Tasks for this exercise =>
a) Extract from the smallest-subarray write-up the passage starting at "Smallest Subarray with sum greater" and ending at "with length 3.".
b) Answer these questions using the smallest-subarray write-up:
(i) What value of x does the example use?
(ii) What should be returned when no qualifying subarray exists?
(iii) What space complexity is listed for the brute-force approach?
c) Continue the smallest-subarray write-up from the point where it ends.

Page excerpt =>
((
Smallest Subarray with sum greater than a given value

Problem Statement

Given an array of positive integers and a value x, find the length of the smallest contiguous subarray whose sum is greater than or equal to x. Return 0 if no such subarray exists.

Example:

• Input: arr = [1, 4, 45, 6, 0, 19], x = 51
• Output: 3
• Explanation: The smallest subarray with sum ≥ 51 is [4, 45, 6] with length 3.

Approach 1: Brute Force

Intuition

Try all possible subarrays and find the smallest one with sum ≥ x.

Algorithm

1. For each starting index i
2. Expand to all ending indices j
3. Calculate sum and check if ≥ x
4. Track minimum length

public class Solution {
    public int smallestSubarrayWithSum(int[] arr, int x) {
        int n = arr.length;
        int minLen = Integer.MAX_VALUE;
        
        for (int i = 0; i < n; i++) {
            int currentSum = 0;
            for (int j = i; j < n; j++) {
                currentSum += arr[j];
                
                if (currentSum >= x) {
                    minLen = Math.min(minLen, j - i + 1);
                    break;  // No need to extend further
                }
            }
        }
        
        return minLen == Integer.MAX_VALUE ? 0 : minLen;
    }
}

Complexity Analysis

• Time Complexity: O(n²) - Nested loops over all subarrays
• Space Complexity: O(1) - Only constant extra space

Approach 2: Optimal - Sliding Window

Intuition

Use two pointers to maintain a sliding window. Expand the window to increase sum, shrink from left when sum exceeds x to find minimum length.
))
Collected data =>
((
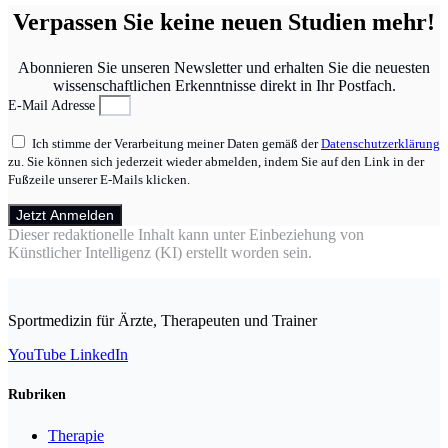
Verpassen Sie keine neuen Studien mehr!
Abonnieren Sie unseren Newsletter und erhalten Sie die neuesten
wissenschaftlichen Erkenntnisse direkt in Ihr Postfach.
E-Mail Adresse
Ich stimme der Verarbeitung meiner Daten gemäß der
Datenschutzerklärung
zu. Sie können sich jederzeit wieder abmelden, indem Sie auf den Link in der
Fußzeile unserer E-Mails klicken.
Jetzt Anmelden
Dieser redaktionelle Inhalt kann unter Einbeziehung von
Künstlicher Intelligenz (KI) erstellt worden sein.
Sportmedizin für Ärzte, Therapeuten und Trainer
YouTube
LinkedIn
Rubriken
Therapie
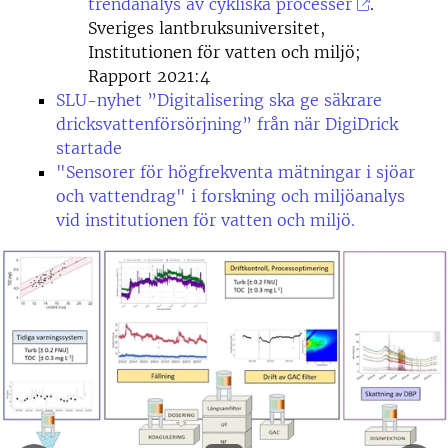
trendanalys av cykliska processer
.
Sveriges lantbruksuniversitet,
Institutionen för vatten och miljö;
Rapport 2021:4
SLU-nyhet ”Digitalisering ska ge säkrare
dricksvattenförsörjning” från när DigiDrick
startade
"Sensorer för högfrekventa mätningar i sjöar
och vattendrag" i forskning och miljöanalys
vid institutionen för vatten och miljö.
))
Results of the tasks =>
a)
Smallest Subarray with sum greater than a given value

Problem Statement

Given an array of positive integers and a value x, find the length of the smallest contiguous subarray whose sum is greater than or equal to x. Return 0 if no such subarray exists.

Example:

• Input: arr = [1, 4, 45, 6, 0, 19], x = 51
• Output: 3
• Explanation: The smallest subarray with sum ≥ 51 is [4, 45, 6] with length 3.

b)
(i) 51
(ii) 0
(iii) O(1)

c)
Algorithm

1. Initialize start = 0, currentSum = 0, minLen = infinity
2. For each end from 0 to n-1:
   • Add arr[end] to currentSum
   • While currentSum >= x:
     • Update minLen
     • Remove arr[start] and increment start
3. Return minLen if found, else 0

public class Solution {
    public int smallestSubarrayWithSum(int[] arr, int x) {
        int n = arr.length;
        int minLen = Integer.MAX_VALUE;
        int currentSum = 0;
        int start = 0;
        
        for (int end = 0; end < n; end++) {
            currentSum += arr[end];
            
            // Shrink window while sum >= x
            while (currentSum >= x) {
                minLen = Math.min(minLen, end - start + 1);
                currentSum -= arr[start];
                start++;
            }
        }
        
        return minLen == Integer.MAX_VALUE ? 0 : minLen;
    }
}

Complexity Analysis

• Time Complexity: O(n) - Each element is added and removed at most once
• Space Complexity: O(1) - Only constant extra space

Approach 3: Binary Search on Prefix Sums (For Non-Negative Arrays)

Intuition

Build prefix sum array. For each index, binary search for the smallest index where prefix sum difference is ≥ x.

Algorithm

1. Build prefix sum array
2. For each index i, binary search for smallest j where prefix[j] - prefix[i] >= x
3. Track minimum length

import java.util.Arrays;

public class Solution {
    public int smallestSubarrayWithSum(int[] arr, int x) {
        int n = arr.length;
        
        // Build prefix sum array
        long[] prefix = new long[n + 1];
        for (int i = 0; i < n; i++) {
            prefix[i + 1] = prefix[i] + arr[i];
        }
        
        int minLen = Integer.MAX_VALUE;
        
        for (int i = 0; i < n; i++) {
            // Binary search for smallest j where prefix[j] - prefix[i] >= x
            long target = prefix[i] + x;
            int j = lowerBound(prefix, i + 1, n + 1, target);
            
            if (j <= n) {
                minLen = Math.min(minLen, j - i);
            }
        }
        
        return minLen == Integer.MAX_VALUE ? 0 : minLen;
    }
    
    private int lowerBound(long[] arr, int start, int end, long target) {
        while (start < end) {
            int mid = start + (end - start) / 2;
            if (arr[mid] < target) {
                start = mid + 1;
            } else {
                end = mid;
            }
        }
        return start;
    }
}

Complexity Analysis

• Time Complexity: O(n log n) - n binary searches, each O(log n)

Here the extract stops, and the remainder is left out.